> About this task
Print nothing but the lines from the start of the listing below through the line that contains "### 控制措施5.11-4". Do not include the pictures.

*** Begin section ***

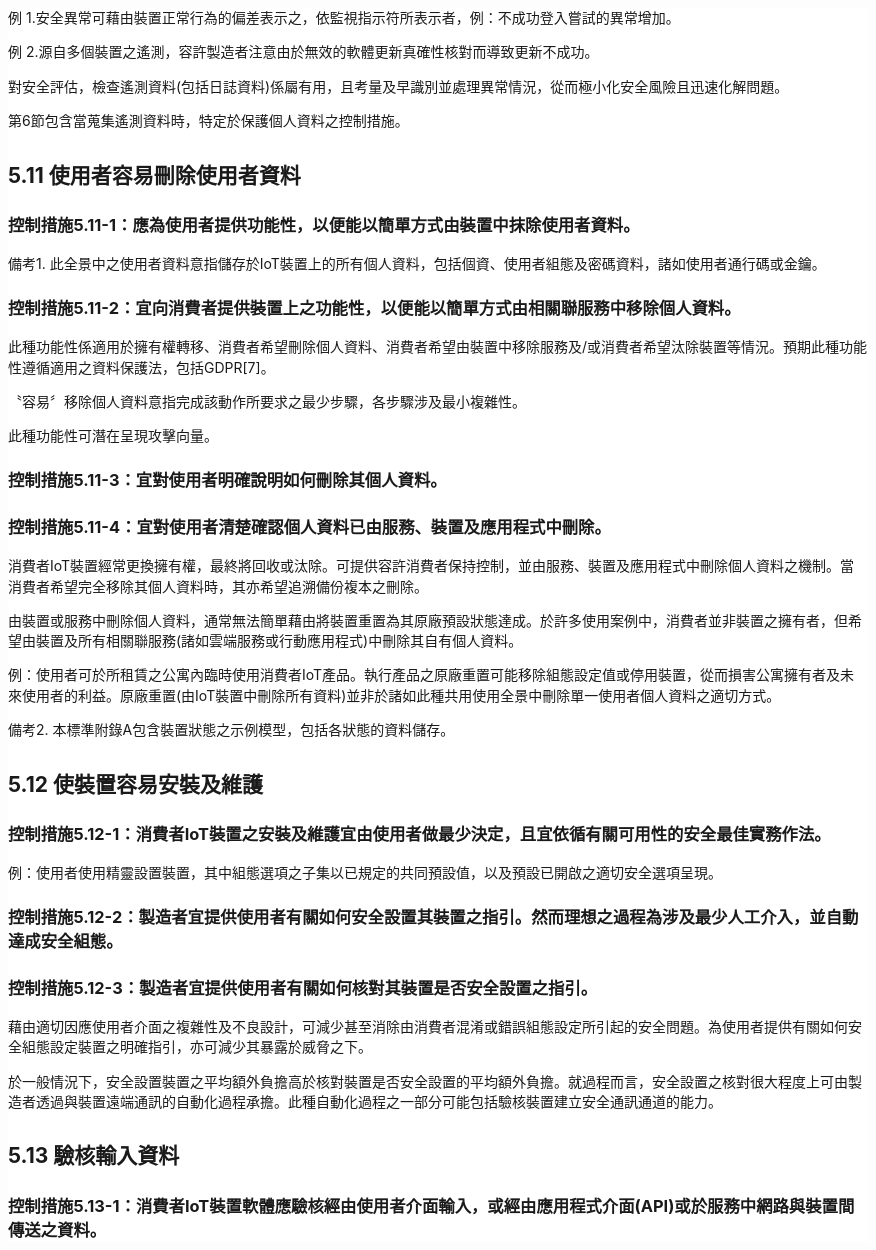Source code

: 例 1.安全異常可藉由裝置正常行為的偏差表示之，依監視指示符所表示者，例：不成功登入嘗試的異常增加。

例 2.源自多個裝置之遙測，容許製造者注意由於無效的軟體更新真確性核對而導致更新不成功。

對安全評估，檢查遙測資料(包括日誌資料)係屬有用，且考量及早識別並處理異常情況，從而極小化安全風險且迅速化解問題。

第6節包含當蒐集遙測資料時，特定於保護個人資料之控制措施。

## 5.11 使用者容易刪除使用者資料

### 控制措施5.11-1：應為使用者提供功能性，以便能以簡單方式由裝置中抹除使用者資料。

備考1. 此全景中之使用者資料意指儲存於IoT裝置上的所有個人資料，包括個資、使用者組態及密碼資料，諸如使用者通行碼或金鑰。

### 控制措施5.11-2：宜向消費者提供裝置上之功能性，以便能以簡單方式由相關聯服務中移除個人資料。

此種功能性係適用於擁有權轉移、消費者希望刪除個人資料、消費者希望由裝置中移除服務及/或消費者希望汰除裝置等情況。預期此種功能性遵循適用之資料保護法，包括GDPR[7]。

〝容易〞移除個人資料意指完成該動作所要求之最少步驟，各步驟涉及最小複雜性。

此種功能性可潛在呈現攻擊向量。

### 控制措施5.11-3：宜對使用者明確說明如何刪除其個人資料。

### 控制措施5.11-4：宜對使用者清楚確認個人資料已由服務、裝置及應用程式中刪除。

消費者IoT裝置經常更換擁有權，最終將回收或汰除。可提供容許消費者保持控制，並由服務、裝置及應用程式中刪除個人資料之機制。當消費者希望完全移除其個人資料時，其亦希望追溯備份複本之刪除。

由裝置或服務中刪除個人資料，通常無法簡單藉由將裝置重置為其原廠預設狀態達成。於許多使用案例中，消費者並非裝置之擁有者，但希望由裝置及所有相關聯服務(諸如雲端服務或行動應用程式)中刪除其自有個人資料。

例：使用者可於所租賃之公寓內臨時使用消費者IoT產品。執行產品之原廠重置可能移除組態設定值或停用裝置，從而損害公寓擁有者及未來使用者的利益。原廠重置(由IoT裝置中刪除所有資料)並非於諸如此種共用使用全景中刪除單一使用者個人資料之適切方式。

備考2. 本標準附錄A包含裝置狀態之示例模型，包括各狀態的資料儲存。

## 5.12 使裝置容易安裝及維護

### 控制措施5.12-1：消費者IoT裝置之安裝及維護宜由使用者做最少決定，且宜依循有關可用性的安全最佳實務作法。

例：使用者使用精靈設置裝置，其中組態選項之子集以已規定的共同預設值，以及預設已開啟之適切安全選項呈現。

### 控制措施5.12-2：製造者宜提供使用者有關如何安全設置其裝置之指引。然而理想之過程為涉及最少人工介入，並自動達成安全組態。

### 控制措施5.12-3：製造者宜提供使用者有關如何核對其裝置是否安全設置之指引。

藉由適切因應使用者介面之複雜性及不良設計，可減少甚至消除由消費者混淆或錯誤組態設定所引起的安全問題。為使用者提供有關如何安全組態設定裝置之明確指引，亦可減少其暴露於威脅之下。

於一般情況下，安全設置裝置之平均額外負擔高於核對裝置是否安全設置的平均額外負擔。就過程而言，安全設置之核對很大程度上可由製造者透過與裝置遠端通訊的自動化過程承擔。此種自動化過程之一部分可能包括驗核裝置建立安全通訊通道的能力。

## 5.13 驗核輸入資料

### 控制措施5.13-1：消費者IoT裝置軟體應驗核經由使用者介面輸入，或經由應用程式介面(API)或於服務中網路與裝置間傳送之資料。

*** End section ***

> Written solution
Source code

: 例 1.安全異常可藉由裝置正常行為的偏差表示之，依監視指示符所表示者，例：不成功登入嘗試的異常增加。

例 2.源自多個裝置之遙測，容許製造者注意由於無效的軟體更新真確性核對而導致更新不成功。

對安全評估，檢查遙測資料(包括日誌資料)係屬有用，且考量及早識別並處理異常情況，從而極小化安全風險且迅速化解問題。

第6節包含當蒐集遙測資料時，特定於保護個人資料之控制措施。

## 5.11 使用者容易刪除使用者資料

### 控制措施5.11-1：應為使用者提供功能性，以便能以簡單方式由裝置中抹除使用者資料。

備考1. 此全景中之使用者資料意指儲存於IoT裝置上的所有個人資料，包括個資、使用者組態及密碼資料，諸如使用者通行碼或金鑰。

### 控制措施5.11-2：宜向消費者提供裝置上之功能性，以便能以簡單方式由相關聯服務中移除個人資料。

此種功能性係適用於擁有權轉移、消費者希望刪除個人資料、消費者希望由裝置中移除服務及/或消費者希望汰除裝置等情況。預期此種功能性遵循適用之資料保護法，包括GDPR[7]。

〝容易〞移除個人資料意指完成該動作所要求之最少步驟，各步驟涉及最小複雜性。

此種功能性可潛在呈現攻擊向量。

### 控制措施5.11-3：宜對使用者明確說明如何刪除其個人資料。

### 控制措施5.11-4：宜對使用者清楚確認個人資料已由服務、裝置及應用程式中刪除。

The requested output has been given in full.